━━ TEXT SHOWN

I'd use the following metaphor to non-technical people. Rails is like a prepackaged toolkit, which can get most of the common tasks done fairly with ease. Whereas, node.js with whatever backend framekwork of choice, is like a DIY toolkit assembled by mix-and-match different tools in a large tool shop. Of course, at times DIY toolkit can do better on specific tasks. Given that you are the only dev on the project, I'd assume that the resource is fairly limited. And looks like you are not building some next-gen super duper fast smart application. So Just go with the prepackaged toolkit then. Rails is a very opinionated framework, there're pros and cons to it. But thanks to that, many of the gems are coded with it in mind. For example, they are all designed with same naming convention. Many will work well together out-of-box, for example devise and cancancan. Besides, many stuff are built in the framework. For example, logging utility, csrf protection, session encryption, etc. Yes, many of those stuff may not be useful or necessary at the beginning of the project life-cycle. However, down the road, there is a good chance you will need some of those. And the moment you realize that you already have it, it's so delightful. In addition, it's usually easier to debug a rails app than a node app in my experience. Personally, the cases where I would pick node.js over rails would be projects either require a) high-performance, or b) certain core functionality that has been implemented by some node packages but not by any ruby gems. In term of performance, node has a clear advantage over any other major web frameworks, except the ones built with go. It's simply a language feature. Node allows developer to easily write code that runs db query, external api calls, or other stuff of that nature in parallel. And that is THE MOST COMMON performance bottleneck of web applications.

━━━━

TASK DIRECTIONS: What comes next in the comparison of Rails and Node.js above? Continue it from its final sentence.

━━ DATA

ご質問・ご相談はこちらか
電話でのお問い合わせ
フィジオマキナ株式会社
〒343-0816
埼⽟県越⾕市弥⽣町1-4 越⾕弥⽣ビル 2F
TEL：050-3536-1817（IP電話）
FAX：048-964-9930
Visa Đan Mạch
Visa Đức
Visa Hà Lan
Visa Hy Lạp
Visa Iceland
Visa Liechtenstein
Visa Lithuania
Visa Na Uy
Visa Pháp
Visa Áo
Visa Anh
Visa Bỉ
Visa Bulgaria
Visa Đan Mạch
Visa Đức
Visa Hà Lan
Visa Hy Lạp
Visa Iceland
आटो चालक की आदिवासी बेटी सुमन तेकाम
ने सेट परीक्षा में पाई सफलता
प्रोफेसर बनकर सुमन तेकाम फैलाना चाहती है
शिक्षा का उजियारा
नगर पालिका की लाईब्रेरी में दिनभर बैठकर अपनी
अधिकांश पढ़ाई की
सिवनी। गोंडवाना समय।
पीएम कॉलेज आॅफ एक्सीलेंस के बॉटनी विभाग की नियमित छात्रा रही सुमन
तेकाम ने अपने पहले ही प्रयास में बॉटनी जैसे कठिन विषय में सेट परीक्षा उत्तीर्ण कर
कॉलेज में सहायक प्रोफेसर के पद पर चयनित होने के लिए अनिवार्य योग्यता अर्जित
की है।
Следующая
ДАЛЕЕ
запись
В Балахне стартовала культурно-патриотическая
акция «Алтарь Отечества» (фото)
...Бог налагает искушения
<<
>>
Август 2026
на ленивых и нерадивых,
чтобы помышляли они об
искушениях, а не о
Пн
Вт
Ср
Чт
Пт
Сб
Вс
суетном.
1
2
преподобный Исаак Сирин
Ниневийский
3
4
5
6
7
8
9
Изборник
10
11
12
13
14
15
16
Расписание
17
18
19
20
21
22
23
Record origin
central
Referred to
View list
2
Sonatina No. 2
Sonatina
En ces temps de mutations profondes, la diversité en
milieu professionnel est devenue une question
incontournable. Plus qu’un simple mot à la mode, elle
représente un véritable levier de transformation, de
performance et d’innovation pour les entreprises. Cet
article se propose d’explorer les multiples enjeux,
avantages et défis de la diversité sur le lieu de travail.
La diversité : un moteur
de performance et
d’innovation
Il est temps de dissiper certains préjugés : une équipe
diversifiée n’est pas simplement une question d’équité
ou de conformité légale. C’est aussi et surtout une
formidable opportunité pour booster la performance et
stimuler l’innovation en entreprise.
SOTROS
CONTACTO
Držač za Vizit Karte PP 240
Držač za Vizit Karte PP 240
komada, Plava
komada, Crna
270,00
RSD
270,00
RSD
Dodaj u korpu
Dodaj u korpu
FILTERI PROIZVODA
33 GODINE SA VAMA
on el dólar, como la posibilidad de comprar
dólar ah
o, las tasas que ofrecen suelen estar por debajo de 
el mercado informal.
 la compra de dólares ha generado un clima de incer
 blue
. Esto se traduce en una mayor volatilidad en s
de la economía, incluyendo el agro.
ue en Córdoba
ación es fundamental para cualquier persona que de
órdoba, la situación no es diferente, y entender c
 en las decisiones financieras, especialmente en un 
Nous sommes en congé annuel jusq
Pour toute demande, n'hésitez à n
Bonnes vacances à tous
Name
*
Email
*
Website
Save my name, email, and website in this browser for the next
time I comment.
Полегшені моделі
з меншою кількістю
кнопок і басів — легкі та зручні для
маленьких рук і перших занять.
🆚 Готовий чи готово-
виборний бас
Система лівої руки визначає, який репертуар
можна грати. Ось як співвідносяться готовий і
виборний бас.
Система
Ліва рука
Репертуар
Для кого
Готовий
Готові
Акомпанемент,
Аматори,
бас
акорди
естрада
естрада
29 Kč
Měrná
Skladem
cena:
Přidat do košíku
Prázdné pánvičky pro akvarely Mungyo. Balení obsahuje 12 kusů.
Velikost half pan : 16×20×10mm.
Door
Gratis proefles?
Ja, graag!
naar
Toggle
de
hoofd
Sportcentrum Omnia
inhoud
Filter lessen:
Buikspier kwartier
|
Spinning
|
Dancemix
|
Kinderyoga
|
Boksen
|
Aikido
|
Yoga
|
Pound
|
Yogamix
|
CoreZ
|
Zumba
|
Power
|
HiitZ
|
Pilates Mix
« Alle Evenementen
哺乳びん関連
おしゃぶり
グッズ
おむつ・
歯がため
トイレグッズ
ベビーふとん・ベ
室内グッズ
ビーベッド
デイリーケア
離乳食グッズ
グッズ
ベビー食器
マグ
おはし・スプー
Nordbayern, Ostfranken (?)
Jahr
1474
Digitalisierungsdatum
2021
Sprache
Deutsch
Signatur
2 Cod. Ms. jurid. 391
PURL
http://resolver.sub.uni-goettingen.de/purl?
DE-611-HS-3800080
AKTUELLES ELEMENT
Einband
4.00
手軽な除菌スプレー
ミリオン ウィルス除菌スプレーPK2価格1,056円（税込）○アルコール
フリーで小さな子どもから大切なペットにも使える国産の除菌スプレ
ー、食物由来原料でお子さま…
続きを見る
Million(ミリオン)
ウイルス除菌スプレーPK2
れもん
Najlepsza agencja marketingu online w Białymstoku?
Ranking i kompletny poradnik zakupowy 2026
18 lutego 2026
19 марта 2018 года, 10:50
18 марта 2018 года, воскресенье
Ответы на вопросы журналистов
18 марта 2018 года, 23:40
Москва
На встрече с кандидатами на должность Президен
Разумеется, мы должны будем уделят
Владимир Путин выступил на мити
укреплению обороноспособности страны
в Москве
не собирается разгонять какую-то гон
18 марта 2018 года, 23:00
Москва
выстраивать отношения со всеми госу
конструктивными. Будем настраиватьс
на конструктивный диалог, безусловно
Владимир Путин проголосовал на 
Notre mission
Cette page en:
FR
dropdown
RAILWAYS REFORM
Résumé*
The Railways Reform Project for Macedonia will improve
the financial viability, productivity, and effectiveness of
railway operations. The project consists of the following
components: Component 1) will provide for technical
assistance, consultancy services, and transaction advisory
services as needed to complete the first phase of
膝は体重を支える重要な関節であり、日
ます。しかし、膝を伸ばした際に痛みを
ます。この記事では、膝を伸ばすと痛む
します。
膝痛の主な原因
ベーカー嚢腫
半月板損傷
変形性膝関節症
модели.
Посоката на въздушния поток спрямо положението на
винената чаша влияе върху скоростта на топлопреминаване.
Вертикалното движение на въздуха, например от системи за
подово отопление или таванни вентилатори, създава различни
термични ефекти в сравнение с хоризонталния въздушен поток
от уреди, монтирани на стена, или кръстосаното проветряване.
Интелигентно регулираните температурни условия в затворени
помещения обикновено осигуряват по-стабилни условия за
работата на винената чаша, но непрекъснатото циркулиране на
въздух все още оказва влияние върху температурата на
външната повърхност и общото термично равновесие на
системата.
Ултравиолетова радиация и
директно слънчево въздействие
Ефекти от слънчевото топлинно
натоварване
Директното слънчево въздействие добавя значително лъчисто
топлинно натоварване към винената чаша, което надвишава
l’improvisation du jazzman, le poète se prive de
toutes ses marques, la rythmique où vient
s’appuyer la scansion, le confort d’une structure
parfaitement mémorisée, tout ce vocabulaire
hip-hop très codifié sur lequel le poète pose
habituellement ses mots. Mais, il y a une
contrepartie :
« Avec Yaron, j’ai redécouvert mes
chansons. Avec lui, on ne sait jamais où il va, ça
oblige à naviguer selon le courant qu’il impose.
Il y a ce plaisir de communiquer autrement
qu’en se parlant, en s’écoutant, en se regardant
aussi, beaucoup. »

━━━━

ANSWER SPACE:
Rails is currently a very mature and feature complete framework.
It's the ideal one if you're the only dev for your project because you get so many things already baked-in the framework that you'd only need to deeply care about specific stuff.
And you know? In the early stages of any project we have to validate it first with real users/customers. With Rails you can get to production real quick and fast.
I'm going to mention some of the features you get from day 1 when you run
rails new app_name:
- File uploading with Active Storage
- Rich text editor with Action Text
- Emailing with Action Mailer
- ORM, migrations, validations with Active Record
- Web sockets with Action Cable
- Modern frontend stuff with Webpacker
I suggest you to go with Rails because is a good choice, gives you less things to worry about and it's a very good and mature framework.
I hate to admit it, because I loved my time with Rails (and I still love the framework), I have a hard time justifying new Rails applications these days. Core team has made some tragic design decisions, and developers just don't perceive it as being "cool" any more. The latter is a terrible metric for which to base a technology decision, but I think you'll find it more difficult to recruit additional engineers if you choose Ruby on Rails.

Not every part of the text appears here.